In the Absence of Words
Susan Kapuscinski Gaylord’s Spirit Books connect people and nature.
The binding is made of paper from the inner bark of a wild fig tree from Mexico. Small coconut disk and delicate glass seed beads are stitched with a shimmering gold thread onto the inner pages of handmade paper from Bhutan and China. A cradle of twisted grape vines presents the small book like a gift: an offering of connectedness, beauty and truth that is far beyond the reach of actual words.
It’s called “Sewn Prayer,” and it was the first in a collection of “Spirit Books” crafted by Newburyport artist Susan Kapuscinski Gaylord. From Jan. 23 to Feb. 25, about two dozen of Gaylord’s creations — a handful of which have never been viewed by the public — will be on display at the McCoy Gallery on the campus of Merrimack College in North Andover.
There is something otherworldly about Gaylord’s art. Made from branches, sticks, vines, beads and handcrafted paper from around the world, her Spirit Books — part book and part sculpture — have the power to both ground and transport you.
“Books have a long tradition of being connected to spirituality,” says Gaylord, who began creating Spirit Books in 1992 after a massive pruning in her backyard. “I felt there was life there,” she said. And Gaylord, who had already been studying various book forms for many years, has been exploring the inherent connections between nature, aesthetics and spiritual transcendence ever since.

Supplied material:
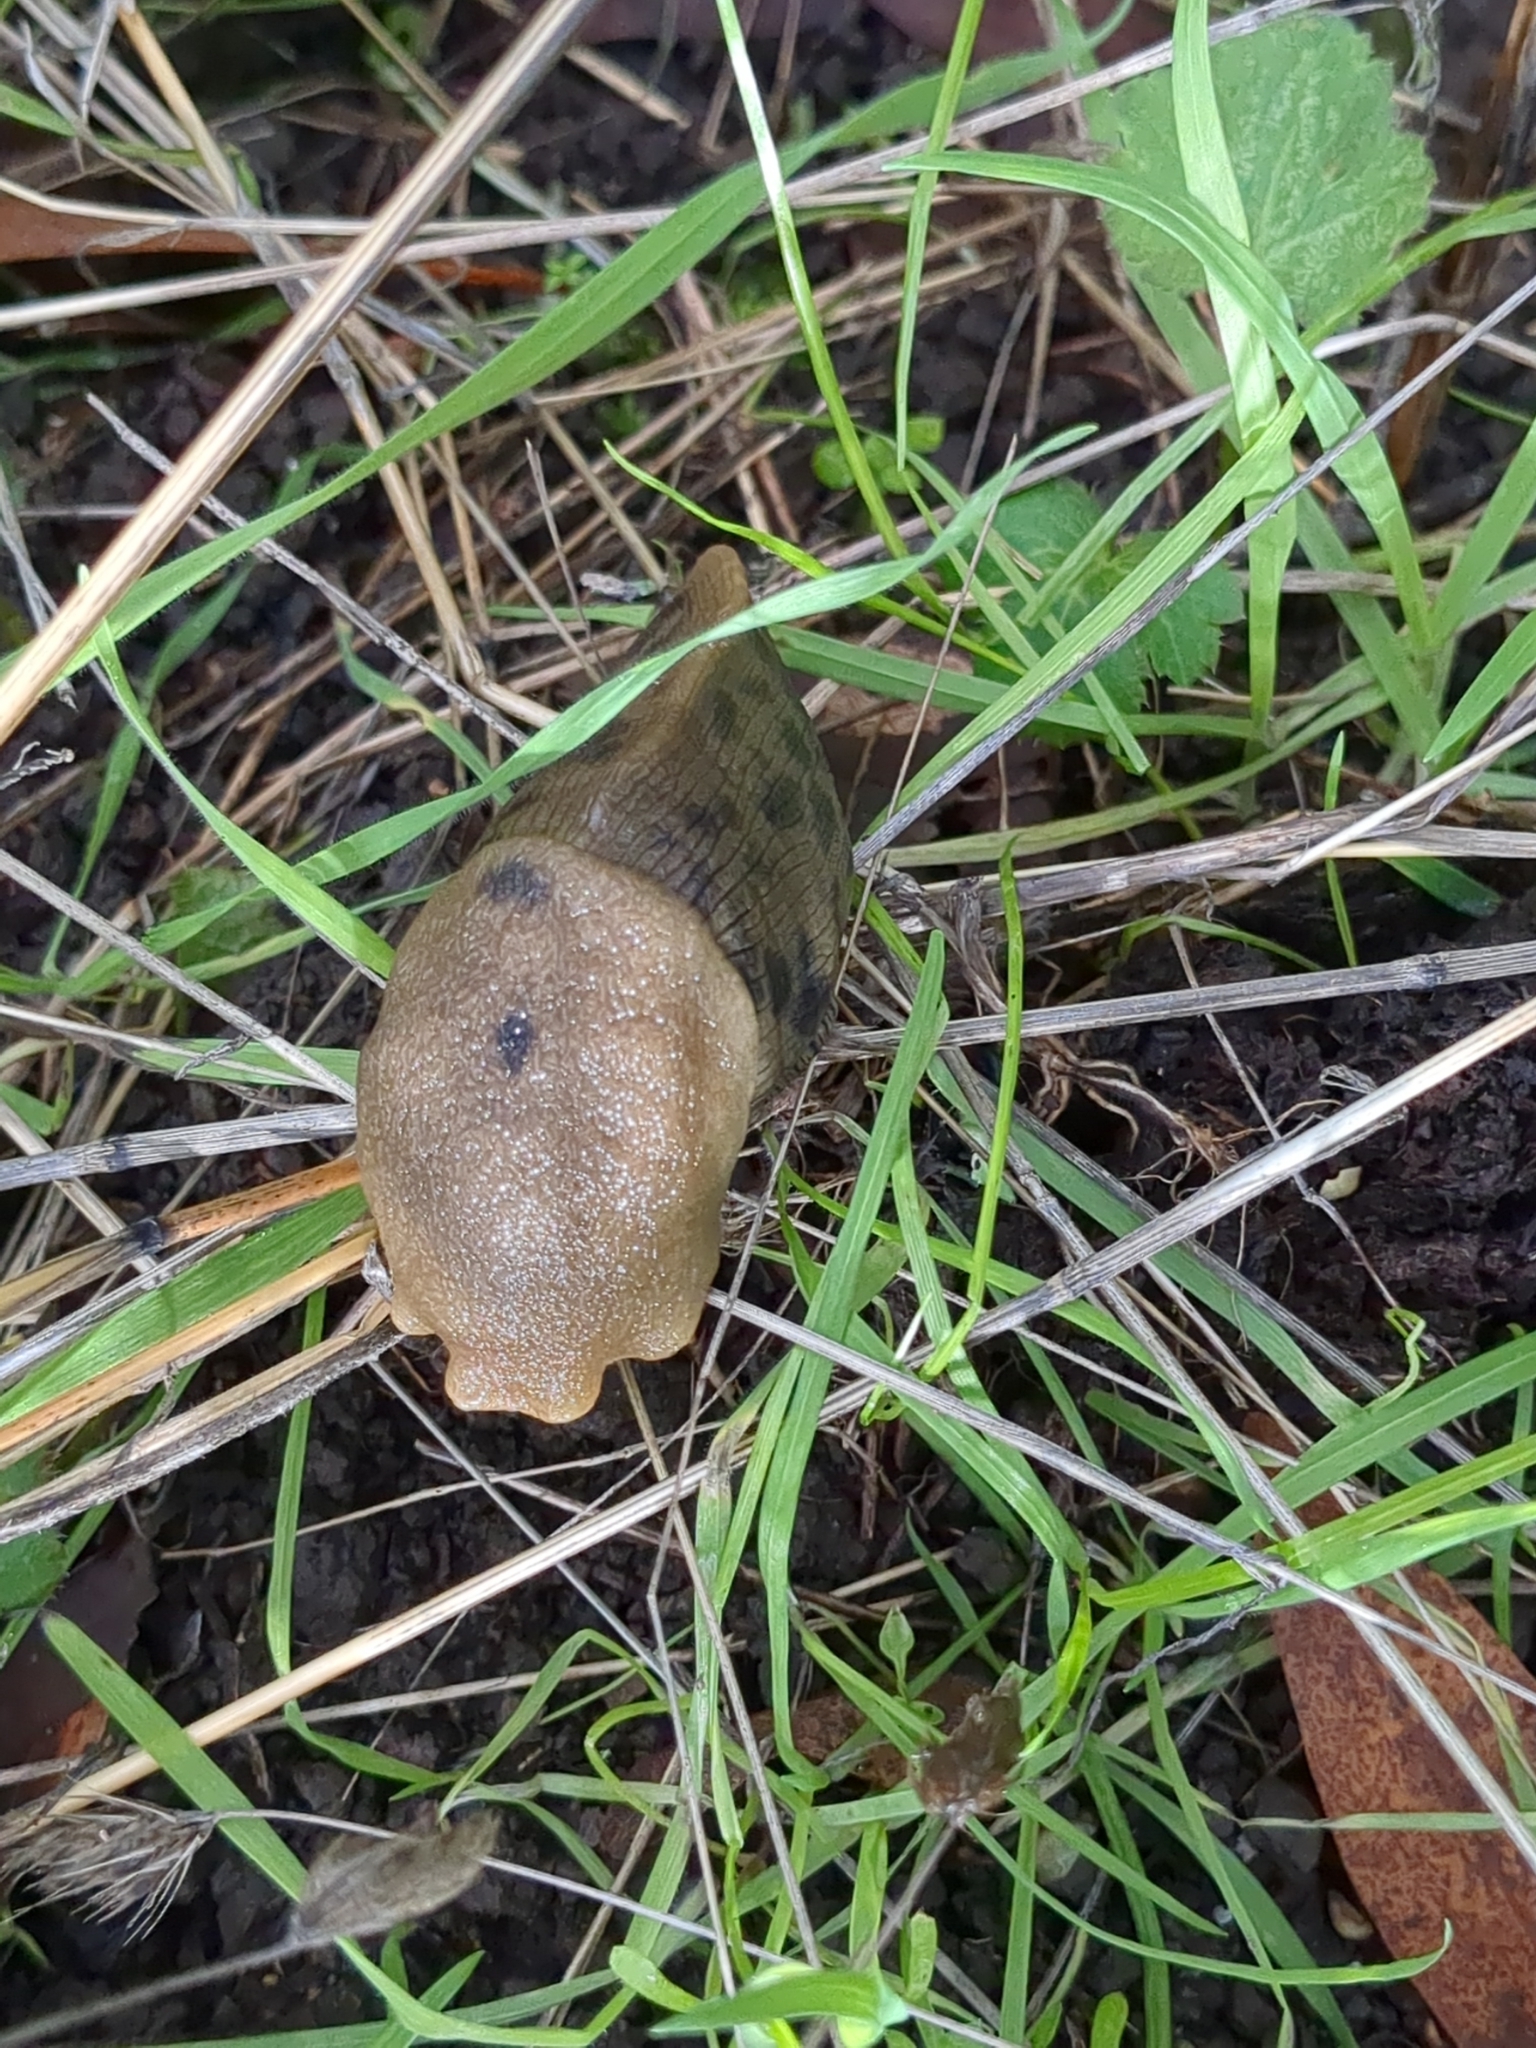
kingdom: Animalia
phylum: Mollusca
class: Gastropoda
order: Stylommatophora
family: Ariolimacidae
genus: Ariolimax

--

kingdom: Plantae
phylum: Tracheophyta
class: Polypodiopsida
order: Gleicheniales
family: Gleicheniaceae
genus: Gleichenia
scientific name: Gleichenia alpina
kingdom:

Set problem:
Could you reproduce the full article above about Susan Kapuscinski Gaylord's Spirit Books, word for word?

Final result:
In the Absence of Words
Susan Kapuscinski Gaylord’s Spirit Books connect people and nature.
The binding is made of paper from the inner bark of a wild fig tree from Mexico. Small coconut disk and delicate glass seed beads are stitched with a shimmering gold thread onto the inner pages of handmade paper from Bhutan and China. A cradle of twisted grape vines presents the small book like a gift: an offering of connectedness, beauty and truth that is far beyond the reach of actual words.
It’s called “Sewn Prayer,” and it was the first in a collection of “Spirit Books” crafted by Newburyport artist Susan Kapuscinski Gaylord. From Jan. 23 to Feb. 25, about two dozen of Gaylord’s creations — a handful of which have never been viewed by the public — will be on display at the McCoy Gallery on the campus of Merrimack College in North Andover.
There is something otherworldly about Gaylord’s art. Made from branches, sticks, vines, beads and handcrafted paper from around the world, her Spirit Books — part book and part sculpture — have the power to both ground and transport you.
“Books have a long tradition of being connected to spirituality,” says Gaylord, who began creating Spirit Books in 1992 after a massive pruning in her backyard. “I felt there was life there,” she said. And Gaylord, who had already been studying various book forms for many years, has been exploring the inherent connections between nature, aesthetics and spiritual transcendence ever since.